Reproduce the data below verbatim, keeping every line in its original order.

^^^^

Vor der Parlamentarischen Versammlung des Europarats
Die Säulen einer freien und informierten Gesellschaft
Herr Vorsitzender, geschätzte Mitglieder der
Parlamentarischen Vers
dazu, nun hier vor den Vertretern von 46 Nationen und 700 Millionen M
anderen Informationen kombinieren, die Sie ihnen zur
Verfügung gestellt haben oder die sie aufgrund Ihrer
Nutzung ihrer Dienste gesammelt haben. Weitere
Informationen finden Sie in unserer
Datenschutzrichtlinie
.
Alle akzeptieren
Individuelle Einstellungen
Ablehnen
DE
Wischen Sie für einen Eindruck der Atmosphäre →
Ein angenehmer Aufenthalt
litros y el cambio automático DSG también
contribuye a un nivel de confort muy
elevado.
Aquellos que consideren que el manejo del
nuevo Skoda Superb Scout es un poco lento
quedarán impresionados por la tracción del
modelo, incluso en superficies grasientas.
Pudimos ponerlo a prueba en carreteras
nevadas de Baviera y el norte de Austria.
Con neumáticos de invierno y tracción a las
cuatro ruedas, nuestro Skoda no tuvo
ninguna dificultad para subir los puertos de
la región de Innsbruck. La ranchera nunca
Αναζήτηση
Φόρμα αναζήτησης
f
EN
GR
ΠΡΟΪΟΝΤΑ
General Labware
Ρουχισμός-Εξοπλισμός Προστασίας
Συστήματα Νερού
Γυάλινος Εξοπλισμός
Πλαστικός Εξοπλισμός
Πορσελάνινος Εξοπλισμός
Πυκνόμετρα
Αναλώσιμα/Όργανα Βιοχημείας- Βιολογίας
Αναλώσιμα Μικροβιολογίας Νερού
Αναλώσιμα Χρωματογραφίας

^^^^

Solved problem =
Vor der Parlamentarischen Versammlung des Europarats
Die Säulen einer freien und informierten Gesellschaft
Herr Vorsitzender, geschätzte Mitglieder der
Parlamentarischen Vers
dazu, nun hier vor den Vertretern von 46 Nationen und 700 Millionen M
anderen Informationen kombinieren, die Sie ihnen zur
Verfügung gestellt haben oder die sie aufgrund Ihrer
Nutzung ihrer Dienste gesammelt haben. Weitere
Informationen finden Sie in unserer
Datenschutzrichtlinie
.
Alle akzeptieren
Individuelle Einstellungen
Ablehnen
DE
Wischen Sie für einen Eindruck der Atmosphäre →
Ein angenehmer Aufenthalt
litros y el cambio automático DSG también
contribuye a un nivel de confort muy
elevado.
Aquellos que consideren que el manejo del
nuevo Skoda Superb Scout es un poco lento
quedarán impresionados por la tracción del
modelo, incluso en superficies grasientas.
Pudimos ponerlo a prueba en carreteras
nevadas de Baviera y el norte de Austria.
Con neumáticos de invierno y tracción a las
cuatro ruedas, nuestro Skoda no tuvo
ninguna dificultad para subir los puertos de
la región de Innsbruck. La ranchera nunca
Αναζήτηση
Φόρμα αναζήτησης
f
EN
GR
ΠΡΟΪΟΝΤΑ
General Labware
Ρουχισμός-Εξοπλισμός Προστασίας
Συστήματα Νερού
Γυάλινος Εξοπλισμός
Πλαστικός Εξοπλισμός
Πορσελάνινος Εξοπλισμός
Πυκνόμετρα
Αναλώσιμα/Όργανα Βιοχημείας- Βιολογίας
Αναλώσιμα Μικροβιολογίας Νερού
Αναλώσιμα Χρωματογραφίας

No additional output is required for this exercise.